A healing center is not a dispensary — clients do not purchase psilocybin and take it home. All consumption occurs on-site, under the supervision of a licensed facilitator. Sessions follow a structured protocol that includes preparation, the supervised experience, and a post-session period to ensure the client is grounded before leaving.

Facilitator Licensing

Facilitators are the trained professionals who guide the therapeutic experience. The licensing requirements include over 100 hours of specialized training covering psilocybin pharmacology and safety, preparation techniques, dosing session support, integration methodology, ethics and scope of practice, cultural sensitivity, and emergency response.

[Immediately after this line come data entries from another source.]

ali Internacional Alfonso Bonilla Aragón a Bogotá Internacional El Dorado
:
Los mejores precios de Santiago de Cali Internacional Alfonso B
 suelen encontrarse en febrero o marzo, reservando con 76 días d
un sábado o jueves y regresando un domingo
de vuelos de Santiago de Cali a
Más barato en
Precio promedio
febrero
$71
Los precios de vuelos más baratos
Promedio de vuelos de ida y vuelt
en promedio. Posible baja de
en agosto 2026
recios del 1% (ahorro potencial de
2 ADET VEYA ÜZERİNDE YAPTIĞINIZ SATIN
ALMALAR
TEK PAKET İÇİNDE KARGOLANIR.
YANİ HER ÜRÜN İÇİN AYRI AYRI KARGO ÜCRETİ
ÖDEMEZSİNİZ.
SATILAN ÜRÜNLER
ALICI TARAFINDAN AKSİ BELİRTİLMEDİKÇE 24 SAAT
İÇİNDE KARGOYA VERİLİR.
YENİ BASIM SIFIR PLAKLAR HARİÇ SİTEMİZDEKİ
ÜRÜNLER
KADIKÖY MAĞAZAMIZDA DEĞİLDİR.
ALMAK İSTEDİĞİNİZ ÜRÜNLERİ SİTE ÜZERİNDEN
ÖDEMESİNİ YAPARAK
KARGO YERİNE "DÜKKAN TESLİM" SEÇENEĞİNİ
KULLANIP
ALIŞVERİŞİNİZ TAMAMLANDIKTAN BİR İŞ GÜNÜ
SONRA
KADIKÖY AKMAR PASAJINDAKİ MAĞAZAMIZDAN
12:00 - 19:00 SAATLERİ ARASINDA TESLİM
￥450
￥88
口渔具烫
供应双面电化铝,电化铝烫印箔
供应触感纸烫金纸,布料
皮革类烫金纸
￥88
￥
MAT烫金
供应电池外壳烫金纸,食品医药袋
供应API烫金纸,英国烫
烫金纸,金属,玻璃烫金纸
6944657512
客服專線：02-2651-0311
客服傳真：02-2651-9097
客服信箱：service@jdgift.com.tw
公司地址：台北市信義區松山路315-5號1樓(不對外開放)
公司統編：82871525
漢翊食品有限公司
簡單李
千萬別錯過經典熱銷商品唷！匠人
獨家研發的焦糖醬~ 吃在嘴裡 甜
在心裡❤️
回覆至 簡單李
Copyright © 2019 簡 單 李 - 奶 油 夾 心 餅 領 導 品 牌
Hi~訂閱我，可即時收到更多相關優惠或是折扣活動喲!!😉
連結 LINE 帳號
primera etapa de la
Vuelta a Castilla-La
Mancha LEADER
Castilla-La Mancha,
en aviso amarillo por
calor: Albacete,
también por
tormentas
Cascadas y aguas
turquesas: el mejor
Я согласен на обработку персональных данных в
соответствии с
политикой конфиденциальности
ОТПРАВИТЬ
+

Facilitators do not need to be licensed mental health professionals, though many hold dual credentials. The NMHA created a distinct professional category, recognizing that effective psilocybin facilitation draws on a broader skill set than traditional psychotherapy alone — including somatic awareness, contemplative practice, and ceremony.

Supply Chain

The Department of Revenue (DOR) manages the supply side — licensing cultivators and manufacturers, establishing testing standards for potency and contaminants, regulating packaging and labeling, and overseeing the seed-to-sale tracking system. This ensures that the psilocybin administered in healing centers meets consistent quality and safety standards.

Who Can Participate

The regulated access program is open to adults 21 and older. There is no requirement for a clinical diagnosis, a doctor’s referral, or Colorado residency. The NMHA explicitly recognizes that psilocybin’s therapeutic potential extends beyond clinical conditions to include personal well-being and growth.

However, healing centers are expected to conduct appropriate screening. Contraindications (psychotic spectrum disorders, certain cardiovascular conditions, specific medication interactions) should be identified before any session.

What the NMHA Does Not Allow

The law does not legalize recreational sale or commercial distribution of psilocybin outside the licensed healing center framework. It does not change federal scheduling — psilocybin remains a Schedule I substance under federal law. It does not require insurance companies to cover psilocybin therapy. And it does not override employer drug testing policies.

The Advisory Board

The Natural Medicine Advisory Board plays a crucial ongoing role. Composed of diverse stakeholders — clinicians, researchers, community members, advocates, and public health experts — the board provides recommendations on program implementation, safety standards, equity and access, research priorities, and potential expansion to additional substances.

What’s Still Being Figured Out

Like any novel regulatory framework, the NMHA implementation is an evolving process. Questions being actively worked through include the scope of practice boundaries between facilitators and licensed therapists, insurance and third-party payment pathways, data collection and outcome tracking across the program, equity provisions to ensure access isn’t limited to those with financial resources, and navigating the tension between state legality and federal scheduling.